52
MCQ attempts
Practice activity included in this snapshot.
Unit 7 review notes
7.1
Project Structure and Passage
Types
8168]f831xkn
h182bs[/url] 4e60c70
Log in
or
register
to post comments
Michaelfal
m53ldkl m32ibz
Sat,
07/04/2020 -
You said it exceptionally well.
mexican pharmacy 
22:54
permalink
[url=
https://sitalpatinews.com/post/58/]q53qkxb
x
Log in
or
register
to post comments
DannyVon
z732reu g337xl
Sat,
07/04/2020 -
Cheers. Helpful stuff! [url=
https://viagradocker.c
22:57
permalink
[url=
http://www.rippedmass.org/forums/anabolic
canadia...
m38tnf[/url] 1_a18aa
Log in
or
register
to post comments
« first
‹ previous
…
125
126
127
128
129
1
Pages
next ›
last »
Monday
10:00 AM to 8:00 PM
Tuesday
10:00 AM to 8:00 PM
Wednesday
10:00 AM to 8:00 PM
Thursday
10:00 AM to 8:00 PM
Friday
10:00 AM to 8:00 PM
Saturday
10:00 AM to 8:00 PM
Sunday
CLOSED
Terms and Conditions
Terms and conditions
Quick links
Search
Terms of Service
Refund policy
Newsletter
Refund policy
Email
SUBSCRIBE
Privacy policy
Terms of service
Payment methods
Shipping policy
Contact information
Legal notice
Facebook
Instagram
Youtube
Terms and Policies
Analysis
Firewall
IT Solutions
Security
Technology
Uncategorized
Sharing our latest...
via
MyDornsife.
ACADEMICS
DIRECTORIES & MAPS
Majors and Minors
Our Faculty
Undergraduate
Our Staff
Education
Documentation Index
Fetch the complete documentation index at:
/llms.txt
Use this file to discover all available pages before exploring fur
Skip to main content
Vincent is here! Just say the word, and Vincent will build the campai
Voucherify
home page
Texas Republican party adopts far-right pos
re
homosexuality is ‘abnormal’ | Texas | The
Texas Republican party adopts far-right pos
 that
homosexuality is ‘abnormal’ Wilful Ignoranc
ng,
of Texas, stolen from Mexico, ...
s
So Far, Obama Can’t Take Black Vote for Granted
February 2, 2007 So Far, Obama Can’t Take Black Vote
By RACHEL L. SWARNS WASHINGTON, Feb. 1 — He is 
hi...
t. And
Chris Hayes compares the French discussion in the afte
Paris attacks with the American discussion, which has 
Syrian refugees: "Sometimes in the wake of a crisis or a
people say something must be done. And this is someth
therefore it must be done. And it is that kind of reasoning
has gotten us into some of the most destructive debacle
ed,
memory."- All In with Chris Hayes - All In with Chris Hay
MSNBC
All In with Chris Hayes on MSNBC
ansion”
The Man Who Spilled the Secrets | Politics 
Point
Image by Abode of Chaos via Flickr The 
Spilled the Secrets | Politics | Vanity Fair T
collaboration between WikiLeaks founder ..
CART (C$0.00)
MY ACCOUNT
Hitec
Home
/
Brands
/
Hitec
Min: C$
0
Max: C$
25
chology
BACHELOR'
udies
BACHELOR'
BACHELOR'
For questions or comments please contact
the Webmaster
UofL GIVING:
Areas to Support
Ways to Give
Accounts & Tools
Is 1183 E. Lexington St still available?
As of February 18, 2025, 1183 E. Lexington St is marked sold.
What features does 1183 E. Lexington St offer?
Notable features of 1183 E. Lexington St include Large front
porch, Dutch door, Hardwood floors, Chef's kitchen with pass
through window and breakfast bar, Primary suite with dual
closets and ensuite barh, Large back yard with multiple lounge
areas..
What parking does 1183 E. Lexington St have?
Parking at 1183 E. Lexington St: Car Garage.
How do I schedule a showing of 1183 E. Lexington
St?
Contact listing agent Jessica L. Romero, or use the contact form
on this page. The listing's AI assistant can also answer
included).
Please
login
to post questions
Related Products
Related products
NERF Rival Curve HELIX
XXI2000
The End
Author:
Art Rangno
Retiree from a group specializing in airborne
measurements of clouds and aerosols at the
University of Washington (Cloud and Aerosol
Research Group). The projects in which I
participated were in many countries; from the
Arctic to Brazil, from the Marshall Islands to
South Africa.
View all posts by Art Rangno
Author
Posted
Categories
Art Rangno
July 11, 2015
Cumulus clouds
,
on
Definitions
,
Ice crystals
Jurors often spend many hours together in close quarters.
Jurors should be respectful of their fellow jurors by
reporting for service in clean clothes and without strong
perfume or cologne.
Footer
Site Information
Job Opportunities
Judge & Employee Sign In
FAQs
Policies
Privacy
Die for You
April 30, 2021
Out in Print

• [TASK OBJECTIVE]: Write the data back out verbatim.

• [TASK RESPONSE]:
52
MCQ attempts
Practice activity included in this snapshot.
Unit 7 review notes
7.1
Project Structure and Passage
Types
8168]f831xkn
h182bs[/url] 4e60c70
Log in
or
register
to post comments
Michaelfal
m53ldkl m32ibz
Sat,
07/04/2020 -
You said it exceptionally well.
mexican pharmacy 
22:54
permalink
[url=
https://sitalpatinews.com/post/58/]q53qkxb
x
Log in
or
register
to post comments
DannyVon
z732reu g337xl
Sat,
07/04/2020 -
Cheers. Helpful stuff! [url=
https://viagradocker.c
22:57
permalink
[url=
http://www.rippedmass.org/forums/anabolic
canadia...
m38tnf[/url] 1_a18aa
Log in
or
register
to post comments
« first
‹ previous
…
125
126
127
128
129
1
Pages
next ›
last »
Monday
10:00 AM to 8:00 PM
Tuesday
10:00 AM to 8:00 PM
Wednesday
10:00 AM to 8:00 PM
Thursday
10:00 AM to 8:00 PM
Friday
10:00 AM to 8:00 PM
Saturday
10:00 AM to 8:00 PM
Sunday
CLOSED
Terms and Conditions
Terms and conditions
Quick links
Search
Terms of Service
Refund policy
Newsletter
Refund policy
Email
SUBSCRIBE
Privacy policy
Terms of service
Payment methods
Shipping policy
Contact information
Legal notice
Facebook
Instagram
Youtube
Terms and Policies
Analysis
Firewall
IT Solutions
Security
Technology
Uncategorized
Sharing our latest...
via
MyDornsife.
ACADEMICS
DIRECTORIES & MAPS
Majors and Minors
Our Faculty
Undergraduate
Our Staff
Education
Documentation Index
Fetch the complete documentation index at:
/llms.txt
Use this file to discover all available pages before exploring fur
Skip to main content
Vincent is here! Just say the word, and Vincent will build the campai
Voucherify
home page
Texas Republican party adopts far-right pos
re
homosexuality is ‘abnormal’ | Texas | The
Texas Republican party adopts far-right pos
 that
homosexuality is ‘abnormal’ Wilful Ignoranc
ng,
of Texas, stolen from Mexico, ...
s
So Far, Obama Can’t Take Black Vote for Granted
February 2, 2007 So Far, Obama Can’t Take Black Vote
By RACHEL L. SWARNS WASHINGTON, Feb. 1 — He is 
hi...
t. And
Chris Hayes compares the French discussion in the afte
Paris attacks with the American discussion, which has 
Syrian refugees: "Sometimes in the wake of a crisis or a
people say something must be done. And this is someth
therefore it must be done. And it is that kind of reasoning
has gotten us into some of the most destructive debacle
ed,
memory."- All In with Chris Hayes - All In with Chris Hay
MSNBC
All In with Chris Hayes on MSNBC
ansion”
The Man Who Spilled the Secrets | Politics 
Point
Image by Abode of Chaos via Flickr The 
Spilled the Secrets | Politics | Vanity Fair T
collaboration between WikiLeaks founder ..
CART (C$0.00)
MY ACCOUNT
Hitec
Home
/
Brands
/
Hitec
Min: C$
0
Max: C$
25
chology
BACHELOR'
udies
BACHELOR'
BACHELOR'
For questions or comments please contact
the Webmaster
UofL GIVING:
Areas to Support
Ways to Give
Accounts & Tools
Is 1183 E. Lexington St still available?
As of February 18, 2025, 1183 E. Lexington St is marked sold.
What features does 1183 E. Lexington St offer?
Notable features of 1183 E. Lexington St include Large front
porch, Dutch door, Hardwood floors, Chef's kitchen with pass
through window and breakfast bar, Primary suite with dual
closets and ensuite barh, Large back yard with multiple lounge
areas..
What parking does 1183 E. Lexington St have?
Parking at 1183 E. Lexington St: Car Garage.
How do I schedule a showing of 1183 E. Lexington
St?
Contact listing agent Jessica L. Romero, or use the contact form
on this page. The listing's AI assistant can also answer
included).
Please
login
to post questions
Related Products
Related products
NERF Rival Curve HELIX
XXI2000
The End
Author:
Art Rangno
Retiree from a group specializing in airborne
measurements of clouds and aerosols at the
University of Washington (Cloud and Aerosol
Research Group). The projects in which I
participated were in many countries; from the
Arctic to Brazil, from the Marshall Islands to
South Africa.
View all posts by Art Rangno
Author
Posted
Categories
Art Rangno
July 11, 2015
Cumulus clouds
,
on
Definitions
,
Ice crystals
Jurors often spend many hours together in close quarters.
Jurors should be respectful of their fellow jurors by
reporting for service in clean clothes and without strong
perfume or cologne.
Footer
Site Information
Job Opportunities
Judge & Employee Sign In
FAQs
Policies
Privacy
Die for You
April 30, 2021
Out in Print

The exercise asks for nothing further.